Mais ce n’est qu’un côté de la médaille. Dans le secteur bancaire, en général, l’innovation est incrémentale et non radicale. De nombreux progrès s’effectuent en arrière-plan, de manière souvent invisible pour la clientèle. Dans bien des cas, ils consistent davantage à optimiser des processus existants et à améliorer l’efficacité du système qu’à créer des modèles d’affaires complètement nouveaux.

Quels sont les plus grands défis à relever dans ce domaine?  

Premièrement, le marché financier suisse a tendance à être saturé – pas seulement dans le secteur financier traditionnel, mais aussi dans le domaine de la fintech. C’est ce que confirme une étude récente de la Haute école de Lucerne. De nouveaux acteurs du marché, comme les banques numériques et les fintech, apportent une bouffée d’air frais, mais la croissance résulte principalement des activités B2B internationales – moins du domaine B2C. Les modèles d’affaires focalisés exclusivement sur le marché national font face à des problèmes de dimensionnement en raison de la taille de ce marché et de sa saturation. Deuxièmement, l’accès restreint au marché constitue un frein puissant. Alors que les opérateurs internationaux n’ont aucun mal à entrer sur le marché suisse, les acteurs suisses se heurtent souvent à des obstacles réglementaires à l’étranger – ou à l’absence d’accords bilatéraux. Cela entraîne une complexité réglementaire accrue et restreint encore les possibilités de développement.

Pour terminer, évoquons brièvement le Point Zero Forum, dont l’édition 2025 a eu lieu en mai dernier: pourquoi de telles plateformes de dialogue sont-elles importantes pour la place financière? 

Parce qu’elles créent des passerelles – entre les milieux politiques, le secteur technologique et le secteur financier.
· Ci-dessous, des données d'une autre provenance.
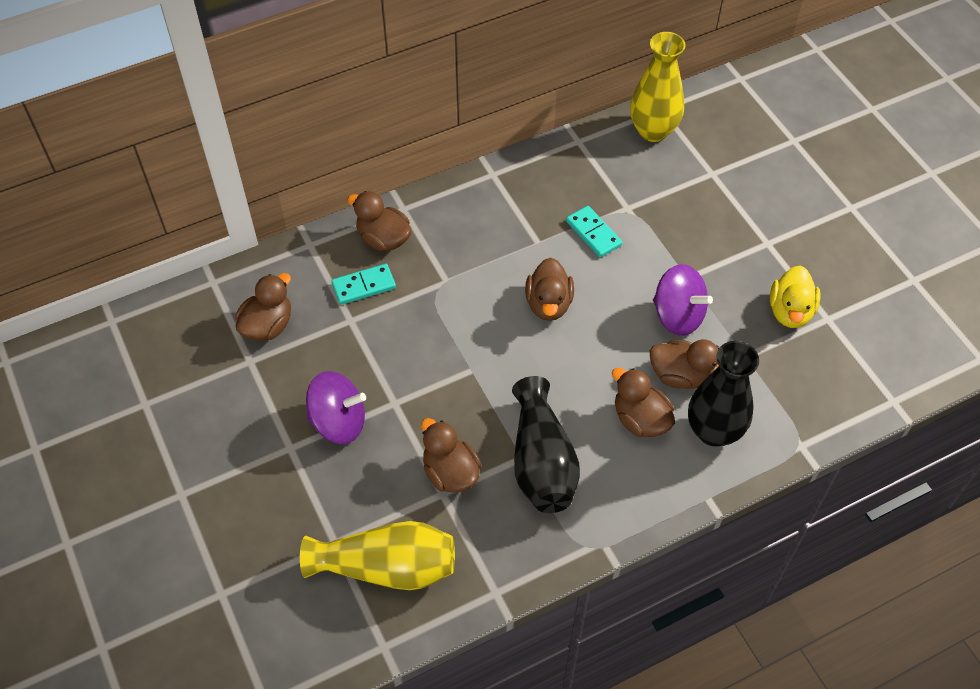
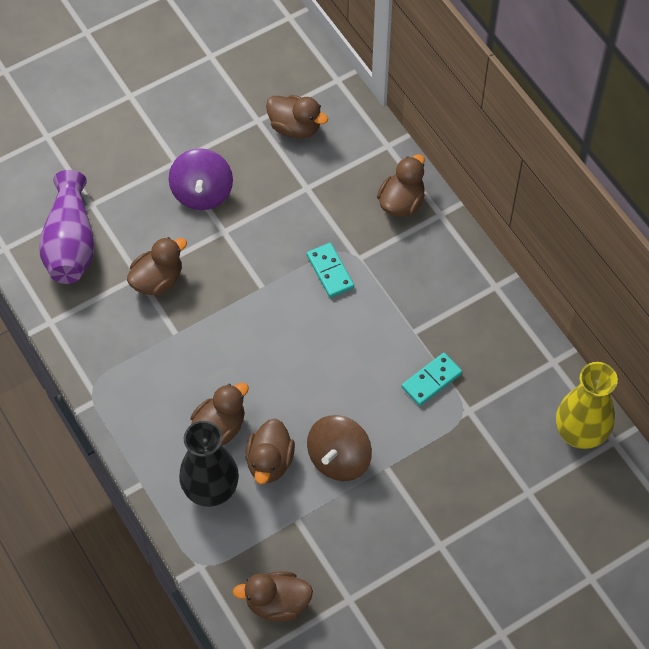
camera: 85 degrees right, 5 degrees up
(363, 286) = (345, 193): turquoise domino -> turquoise domino (330, 271)
(387, 567) = (70, 243): yellow vase -> purple vase
(541, 462) = (171, 349): black vase -> none
(548, 304) = (341, 345): brown duck -> brown duck (277, 603)
(678, 315) = (339, 459): purple spinning top -> brown spinning top
(790, 311) = (354, 564): yellow duck -> none

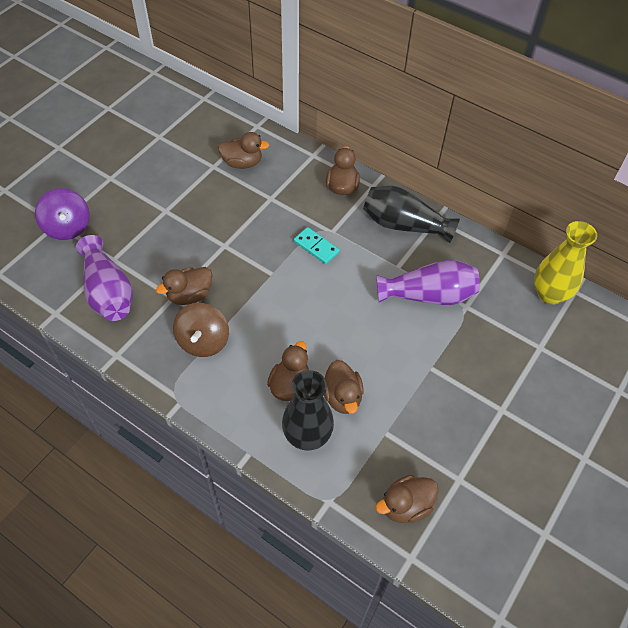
camera: 25 degrees left, 5 degrees down
(157, 280) = (189, 295): brown duck -> brown duck turned 150 degrees counterclockwise
(202, 192) = (195, 225): purple spinning top -> purple spinning top (67, 227)
(339, 459) = (393, 375): brown spinning top -> brown spinning top (203, 341)
(431, 380) = (428, 295): turquoise domino -> purple vase
(451, 280) = (404, 225): none -> black vase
Le Point Zero Forum de Zurich a montré avec force combien les échanges sont importants, y compris au-delà des frontières, pour assurer une gestion responsable de l’innovation technologique dans le secteur financier mondial. Il a été l’occasion d’évoquer concrètement et entre pairs des sujets tels que l’IA, les actifs numériques ou la souveraineté numérique – non pas comme une vision pour l’avenir, mais comme une mission constructive à accomplir ici et maintenant.  
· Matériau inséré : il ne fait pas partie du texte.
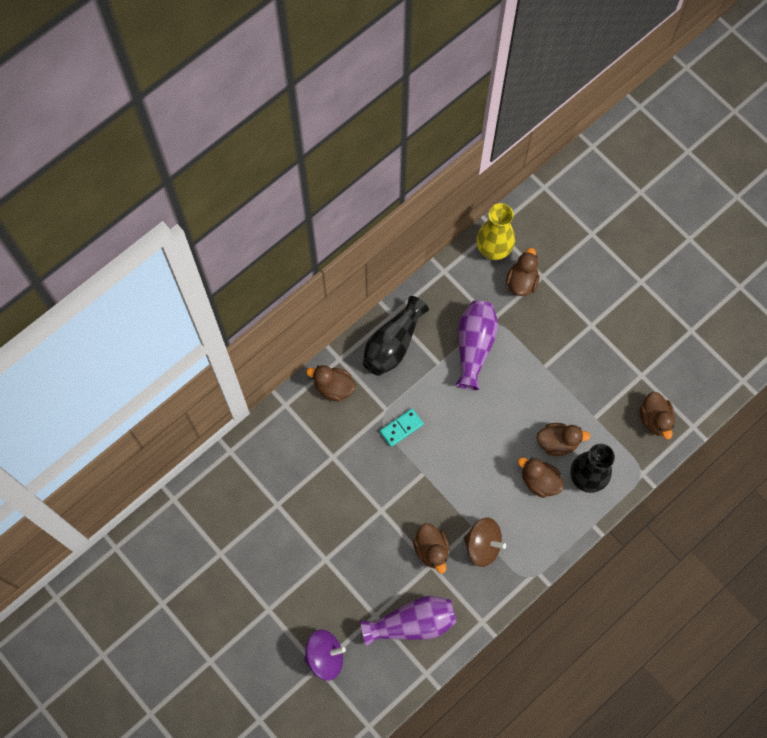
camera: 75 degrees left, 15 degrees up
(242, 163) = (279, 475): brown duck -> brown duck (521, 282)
Pour en savoir plus sur ce sujet et sur les travaux de l’ASB  

Intelligence artificielle (IA) :
elle joue un rôle de plus en plus important – par exemple pour accroître la productivité du personnel bancaire, automatiser les processus de conformité ou interagir de manière personnalisée avec la clientèle. On y recourt le plus souvent de manière progressive et en l’intégrant dans des systèmes existants, ce qui facilite les choses et répond mieux aux exigences réglementaires. Notre rapport d’experts «Generative AI in Banking» (en anglais uniquement) donne un aperçu des possibilités, mais aussi des limites inhérentes à l’IA.  

Stablecoins : 
les stablecoins sont des moyens de paiement numériques basés sur la technologie des registres distribués, dont la valeur est adossée à un actif de référence stable – typiquement, une monnaie comme le franc suisse. A la différence des cryptomonnaies, par exemple le bitcoin, qui fluctuent fortement, les stablecoins sont assortis de mécanismes de garantie visant à leur assurer un cours aussi stable que possible. Leur potentiel réside notamment dans leur transférabilité directe et leurs fonctions programmables. Vous trouverez des précisions sur les opportunités et les risques inhérents à l’émission de stablecoins en Suisse dans notre rapport d’experts y relatif.